+++ Corona News vom 4. Juli +++: Griechische Lager weiter dicht

In Spanien wird eine Großstadt erneut unter Quarantäne gestellt, in London wieder getrunken. Bolsonaro verhindert eine Maskenpflicht, trotz 1,5 Millionen Infizierter.

Eine Frau hält einem Mann ein Fiebertermometer an die Stirn. Der Mann trägt einen Pullover und hat einen Rucksack auf. Er hat einen Bart.

Im Mai wurden mehrere Hundert Flüchtende auf das griechische Festland gebracht Foto: Panagiotis Balaskas/dpa

Griechenland verlängert Ausgangssperre in Flüchtlingslagern

Die griechischen Behörden haben trotz Kritik die Ausgangssperre in den Flüchtlingslagern im Land erneut verlängert. Die am 21. März erlassenen Einschränkungen gelten vorerst bis zum 19. Juli weiter, wie das Ministerium für Migration in Athen am Samstag mitteilte. Kritiker werfen der Regierung vor, die Corona-Pandemie als Vorwand zu missbrauchen, um die Lager weiter abzuriegeln.

Die untergebrachten Menschen dürfen die Lager nur tagsüber und in Gruppen von weniger als zehn Personen verlassen. Zudem gilt eine Obergrenze von 150 Menschen pro Stunde.
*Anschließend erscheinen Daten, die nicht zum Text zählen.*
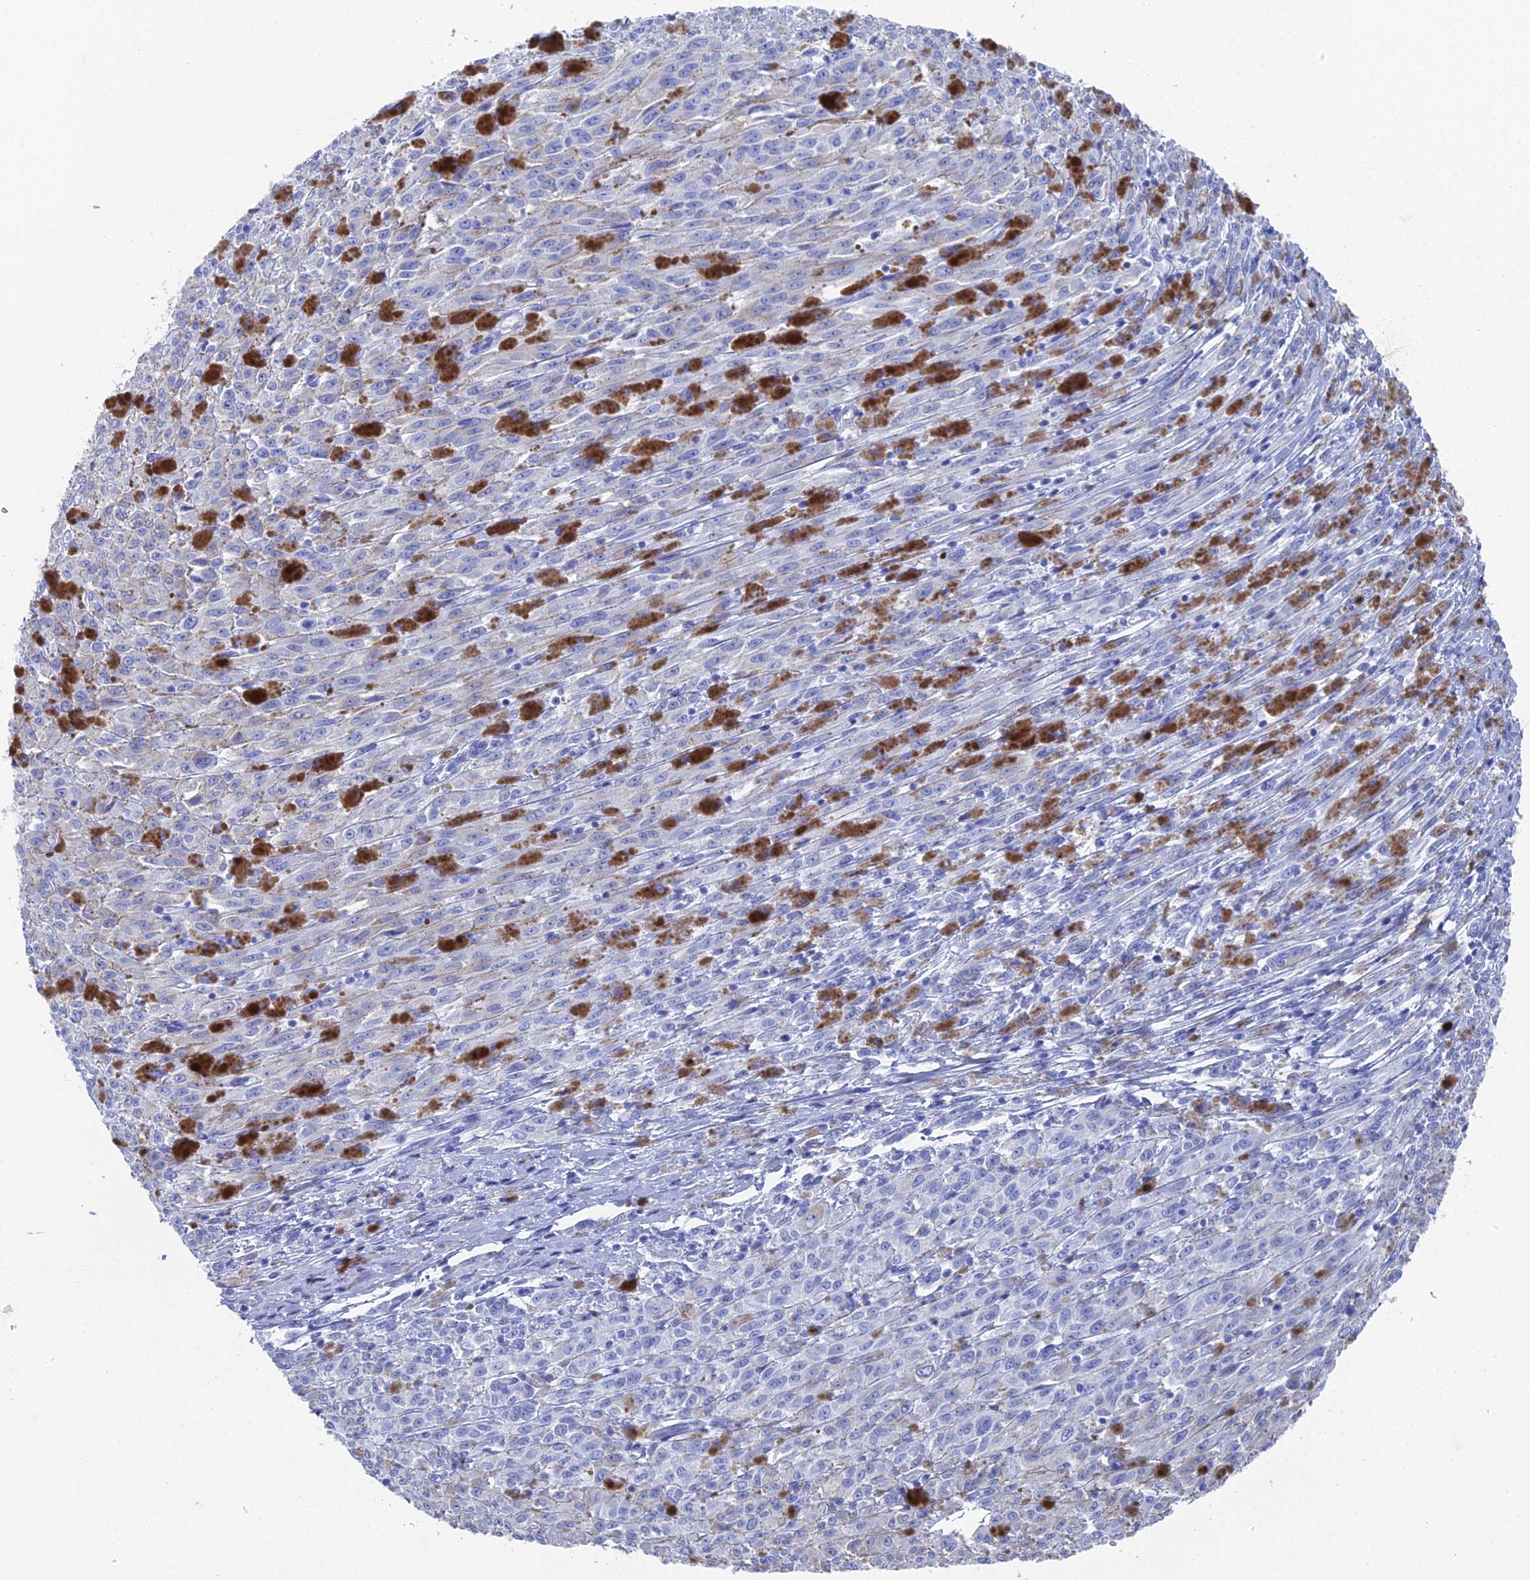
{"staining": {"intensity": "negative", "quantity": "none", "location": "none"}, "tissue": "melanoma", "cell_type": "Tumor cells", "image_type": "cancer", "snomed": [{"axis": "morphology", "description": "Malignant melanoma, NOS"}, {"axis": "topography", "description": "Skin"}], "caption": "Immunohistochemistry (IHC) of human malignant melanoma shows no expression in tumor cells.", "gene": "ENPP3", "patient": {"sex": "female", "age": 52}}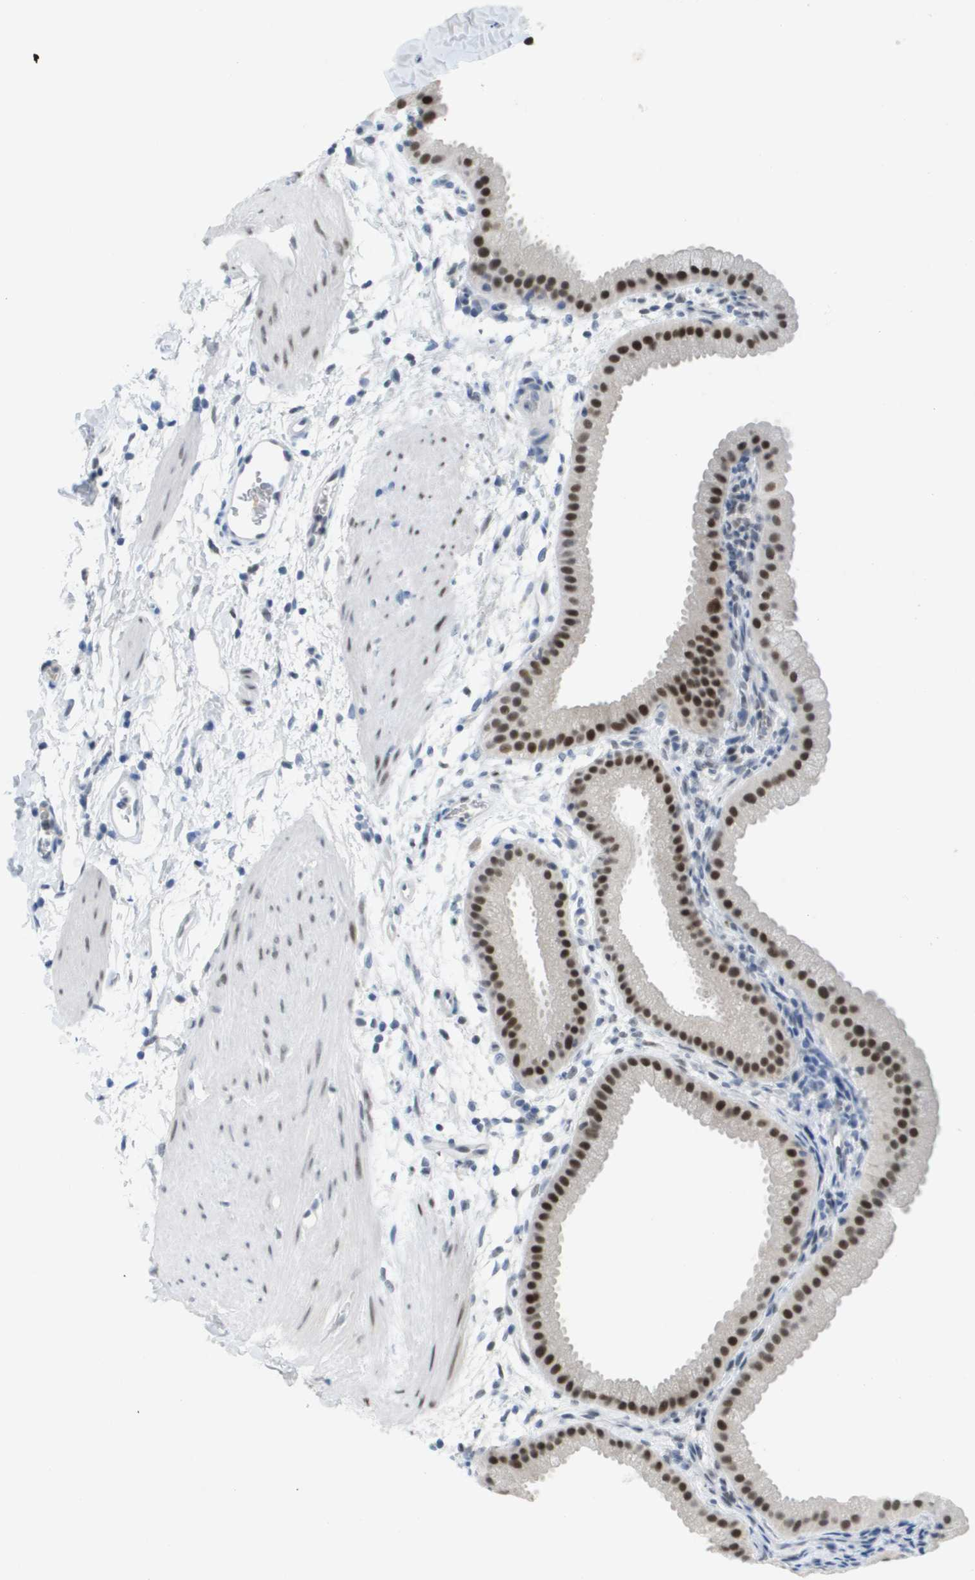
{"staining": {"intensity": "strong", "quantity": ">75%", "location": "nuclear"}, "tissue": "gallbladder", "cell_type": "Glandular cells", "image_type": "normal", "snomed": [{"axis": "morphology", "description": "Normal tissue, NOS"}, {"axis": "topography", "description": "Gallbladder"}], "caption": "Strong nuclear positivity for a protein is present in about >75% of glandular cells of normal gallbladder using IHC.", "gene": "TP53RK", "patient": {"sex": "female", "age": 64}}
Mit Gesundheitsschutz habe dies nichts zu tun, weil es in den Lagern bislang keine Ansteckungen mit dem neuartigen Coronavirus gab, sagte der Koordinator von Ärzte ohne Grenzen im Lager Moria auf der Insel Lesbos, Marco Sandrone.

Griechenland ist mit 192 Todesfällen bislang weniger von der Corona-Pandemie betroffen als andere europäische Staaten. Die Unterbringung von 32.000 Asylsuchenden auf den fünf Inseln des Ägäischen Meeres in Lagern mit einer Kapazität von eigentlich nur 5.400 Plätzen hat jedoch zu großen Spannungen mit der Bevölkerung geführt. Auch wirbt das Land derzeit massiv um ausländische Touristen.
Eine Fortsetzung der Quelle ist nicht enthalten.